Required work: Produce a verbatim copy of the data below that contains no pictures.

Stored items
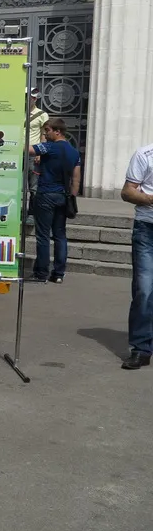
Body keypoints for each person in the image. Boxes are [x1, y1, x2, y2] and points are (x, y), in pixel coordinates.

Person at [28, 117, 80, 283]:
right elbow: (76, 178)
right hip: (63, 197)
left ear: (58, 131)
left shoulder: (49, 147)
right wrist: (72, 197)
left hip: (46, 195)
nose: (45, 134)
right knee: (60, 235)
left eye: (47, 131)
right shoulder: (74, 151)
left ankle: (41, 273)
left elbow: (28, 149)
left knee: (43, 235)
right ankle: (58, 273)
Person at [119, 142, 153, 370]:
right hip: (147, 229)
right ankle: (141, 349)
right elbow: (127, 191)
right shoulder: (145, 154)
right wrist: (150, 199)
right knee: (144, 288)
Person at [27, 88, 48, 225]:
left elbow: (44, 134)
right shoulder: (17, 112)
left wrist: (40, 152)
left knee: (33, 186)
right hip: (17, 153)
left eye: (29, 97)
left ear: (35, 99)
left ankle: (32, 214)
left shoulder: (42, 115)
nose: (26, 99)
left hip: (33, 153)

Result of the task:
Body keypoints for each person in the image. Boxes are [x1, y1, x2, y2] and points are (x, y), in pixel coordinates.

Person at [28, 117, 80, 283]:
right elbow: (76, 178)
right hip: (63, 197)
left ear: (58, 131)
left shoulder: (49, 147)
right wrist: (72, 197)
left hip: (46, 195)
nose: (45, 134)
right knee: (60, 235)
left eye: (47, 131)
right shoulder: (74, 151)
left ankle: (41, 273)
left elbow: (28, 149)
left knee: (43, 235)
right ankle: (58, 273)
Person at [119, 142, 153, 370]:
right hip: (147, 229)
right ankle: (141, 349)
right elbow: (127, 191)
right shoulder: (145, 154)
right wrist: (150, 199)
right knee: (144, 288)
Person at [27, 88, 48, 225]:
left elbow: (44, 134)
right shoulder: (17, 112)
left wrist: (40, 152)
left knee: (33, 186)
right hip: (17, 153)
left eye: (29, 97)
left ear: (35, 99)
left ankle: (32, 214)
left shoulder: (42, 115)
nose: (26, 99)
left hip: (33, 153)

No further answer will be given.